Segment Start: GIVEN INFORMATION
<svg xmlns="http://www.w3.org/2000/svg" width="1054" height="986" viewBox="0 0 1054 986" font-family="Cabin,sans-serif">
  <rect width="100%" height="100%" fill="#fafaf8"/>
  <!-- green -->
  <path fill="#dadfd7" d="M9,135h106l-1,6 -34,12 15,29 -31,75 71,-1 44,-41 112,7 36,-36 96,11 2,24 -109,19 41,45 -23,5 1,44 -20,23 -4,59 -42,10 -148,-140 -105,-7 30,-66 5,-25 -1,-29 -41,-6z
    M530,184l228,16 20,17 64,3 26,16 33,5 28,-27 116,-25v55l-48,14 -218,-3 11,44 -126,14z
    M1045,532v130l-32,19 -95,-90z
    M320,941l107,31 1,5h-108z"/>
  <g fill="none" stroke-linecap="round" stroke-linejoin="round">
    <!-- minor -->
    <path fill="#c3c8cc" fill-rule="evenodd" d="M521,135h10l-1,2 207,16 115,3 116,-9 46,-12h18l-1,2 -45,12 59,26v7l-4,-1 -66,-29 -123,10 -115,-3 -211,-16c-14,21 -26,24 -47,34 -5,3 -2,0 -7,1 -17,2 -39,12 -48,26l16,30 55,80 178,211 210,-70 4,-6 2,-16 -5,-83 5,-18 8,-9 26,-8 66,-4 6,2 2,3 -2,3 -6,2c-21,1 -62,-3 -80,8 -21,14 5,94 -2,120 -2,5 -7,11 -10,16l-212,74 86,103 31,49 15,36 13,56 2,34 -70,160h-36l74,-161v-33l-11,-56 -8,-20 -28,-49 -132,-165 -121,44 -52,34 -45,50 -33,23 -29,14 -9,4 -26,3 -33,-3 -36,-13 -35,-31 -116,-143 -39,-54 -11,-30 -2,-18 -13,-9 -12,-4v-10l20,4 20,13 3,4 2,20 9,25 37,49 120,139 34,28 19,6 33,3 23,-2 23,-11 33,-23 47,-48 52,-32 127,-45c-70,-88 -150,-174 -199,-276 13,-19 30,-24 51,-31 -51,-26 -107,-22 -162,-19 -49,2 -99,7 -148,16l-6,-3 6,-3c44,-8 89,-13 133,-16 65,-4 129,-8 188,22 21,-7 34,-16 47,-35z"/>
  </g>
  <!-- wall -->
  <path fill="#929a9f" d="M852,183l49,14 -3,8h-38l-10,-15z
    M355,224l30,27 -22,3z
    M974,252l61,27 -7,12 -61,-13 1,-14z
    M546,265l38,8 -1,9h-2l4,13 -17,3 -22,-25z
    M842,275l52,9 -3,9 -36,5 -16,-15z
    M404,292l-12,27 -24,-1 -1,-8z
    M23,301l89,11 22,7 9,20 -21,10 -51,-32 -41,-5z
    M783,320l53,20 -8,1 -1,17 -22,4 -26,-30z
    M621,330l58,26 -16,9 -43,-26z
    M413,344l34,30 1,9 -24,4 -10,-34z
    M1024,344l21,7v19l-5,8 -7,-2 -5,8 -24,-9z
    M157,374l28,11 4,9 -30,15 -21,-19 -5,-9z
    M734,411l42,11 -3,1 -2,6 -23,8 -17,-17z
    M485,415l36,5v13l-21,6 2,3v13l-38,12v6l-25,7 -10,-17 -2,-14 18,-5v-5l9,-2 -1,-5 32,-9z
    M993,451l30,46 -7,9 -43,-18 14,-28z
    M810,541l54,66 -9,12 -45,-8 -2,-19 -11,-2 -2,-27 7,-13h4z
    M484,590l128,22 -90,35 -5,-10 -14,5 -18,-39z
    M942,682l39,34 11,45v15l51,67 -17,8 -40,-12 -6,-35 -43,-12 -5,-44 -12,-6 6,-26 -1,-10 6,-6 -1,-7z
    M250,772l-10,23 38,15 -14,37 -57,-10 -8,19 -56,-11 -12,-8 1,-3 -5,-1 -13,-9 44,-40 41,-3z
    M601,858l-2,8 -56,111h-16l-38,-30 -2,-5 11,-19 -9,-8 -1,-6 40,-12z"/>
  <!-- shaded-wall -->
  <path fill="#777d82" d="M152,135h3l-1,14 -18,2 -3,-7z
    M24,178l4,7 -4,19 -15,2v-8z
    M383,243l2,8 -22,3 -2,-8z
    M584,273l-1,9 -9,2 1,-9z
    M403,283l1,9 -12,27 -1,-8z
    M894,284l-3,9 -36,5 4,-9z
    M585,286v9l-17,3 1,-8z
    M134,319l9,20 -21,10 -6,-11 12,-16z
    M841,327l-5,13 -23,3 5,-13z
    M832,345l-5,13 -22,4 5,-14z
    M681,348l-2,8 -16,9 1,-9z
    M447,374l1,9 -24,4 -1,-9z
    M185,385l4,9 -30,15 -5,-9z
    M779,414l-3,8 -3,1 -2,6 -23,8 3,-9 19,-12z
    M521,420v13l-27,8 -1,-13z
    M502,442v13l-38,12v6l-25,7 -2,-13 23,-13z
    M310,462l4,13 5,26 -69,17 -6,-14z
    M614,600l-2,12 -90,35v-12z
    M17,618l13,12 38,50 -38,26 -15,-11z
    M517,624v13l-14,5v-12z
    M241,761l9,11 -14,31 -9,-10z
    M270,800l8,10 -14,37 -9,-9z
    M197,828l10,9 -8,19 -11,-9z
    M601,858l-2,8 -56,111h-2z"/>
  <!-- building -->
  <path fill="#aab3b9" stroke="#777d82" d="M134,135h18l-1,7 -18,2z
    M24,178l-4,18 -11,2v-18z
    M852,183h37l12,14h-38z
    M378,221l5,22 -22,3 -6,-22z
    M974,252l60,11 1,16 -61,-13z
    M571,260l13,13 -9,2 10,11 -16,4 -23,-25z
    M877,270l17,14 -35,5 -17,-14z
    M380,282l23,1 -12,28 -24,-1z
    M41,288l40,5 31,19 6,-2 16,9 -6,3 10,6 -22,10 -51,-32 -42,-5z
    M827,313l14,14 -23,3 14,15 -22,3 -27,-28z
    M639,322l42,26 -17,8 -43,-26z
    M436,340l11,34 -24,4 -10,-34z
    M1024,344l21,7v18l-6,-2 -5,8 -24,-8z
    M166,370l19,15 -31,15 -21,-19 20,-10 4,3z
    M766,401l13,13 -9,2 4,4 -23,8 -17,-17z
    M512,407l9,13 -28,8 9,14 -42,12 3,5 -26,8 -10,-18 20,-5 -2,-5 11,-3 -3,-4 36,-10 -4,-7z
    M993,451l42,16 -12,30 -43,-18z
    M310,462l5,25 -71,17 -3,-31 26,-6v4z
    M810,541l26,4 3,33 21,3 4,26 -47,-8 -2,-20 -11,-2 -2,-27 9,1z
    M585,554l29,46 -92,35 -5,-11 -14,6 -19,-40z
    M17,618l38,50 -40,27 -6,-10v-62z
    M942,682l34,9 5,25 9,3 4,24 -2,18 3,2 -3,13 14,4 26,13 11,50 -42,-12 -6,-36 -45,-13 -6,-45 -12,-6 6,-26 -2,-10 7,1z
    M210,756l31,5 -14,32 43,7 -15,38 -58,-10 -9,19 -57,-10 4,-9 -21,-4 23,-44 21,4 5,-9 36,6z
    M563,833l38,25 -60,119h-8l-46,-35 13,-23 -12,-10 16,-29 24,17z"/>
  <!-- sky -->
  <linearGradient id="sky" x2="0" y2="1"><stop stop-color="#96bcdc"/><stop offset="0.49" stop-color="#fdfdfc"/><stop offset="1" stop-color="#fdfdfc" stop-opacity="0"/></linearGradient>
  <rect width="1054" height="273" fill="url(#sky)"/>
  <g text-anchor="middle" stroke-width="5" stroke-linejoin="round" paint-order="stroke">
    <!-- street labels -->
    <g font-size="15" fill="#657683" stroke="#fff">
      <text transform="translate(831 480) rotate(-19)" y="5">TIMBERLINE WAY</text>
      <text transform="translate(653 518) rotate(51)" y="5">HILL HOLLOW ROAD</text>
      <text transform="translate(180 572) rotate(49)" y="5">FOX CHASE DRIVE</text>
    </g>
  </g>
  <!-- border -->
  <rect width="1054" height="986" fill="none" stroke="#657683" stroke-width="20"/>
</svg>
Segment End: GIVEN INFORMATION
▸ **TASK GOAL**
Your task is to write out, exactly, the line that contains "M17,618l38,50 -40,27 -6,-10v-62z" and each line after it to the end of the data, with no other lines.

▸ **EXERCISE RESPONSE**
    M17,618l38,50 -40,27 -6,-10v-62z
    M942,682l34,9 5,25 9,3 4,24 -2,18 3,2 -3,13 14,4 26,13 11,50 -42,-12 -6,-36 -45,-13 -6,-45 -12,-6 6,-26 -2,-10 7,1z
    M210,756l31,5 -14,32 43,7 -15,38 -58,-10 -9,19 -57,-10 4,-9 -21,-4 23,-44 21,4 5,-9 36,6z
    M563,833l38,25 -60,119h-8l-46,-35 13,-23 -12,-10 16,-29 24,17z"/>
  <!-- sky -->
  <linearGradient id="sky" x2="0" y2="1"><stop stop-color="#96bcdc"/><stop offset="0.49" stop-color="#fdfdfc"/><stop offset="1" stop-color="#fdfdfc" stop-opacity="0"/></linearGradient>
  <rect width="1054" height="273" fill="url(#sky)"/>
  <g text-anchor="middle" stroke-width="5" stroke-linejoin="round" paint-order="stroke">
    <!-- street labels -->
    <g font-size="15" fill="#657683" stroke="#fff">
      <text transform="translate(831 480) rotate(-19)" y="5">TIMBERLINE WAY</text>
      <text transform="translate(653 518) rotate(51)" y="5">HILL HOLLOW ROAD</text>
      <text transform="translate(180 572) rotate(49)" y="5">FOX CHASE DRIVE</text>
    </g>
  </g>
  <!-- border -->
  <rect width="1054" height="986" fill="none" stroke="#657683" stroke-width="20"/>
</svg>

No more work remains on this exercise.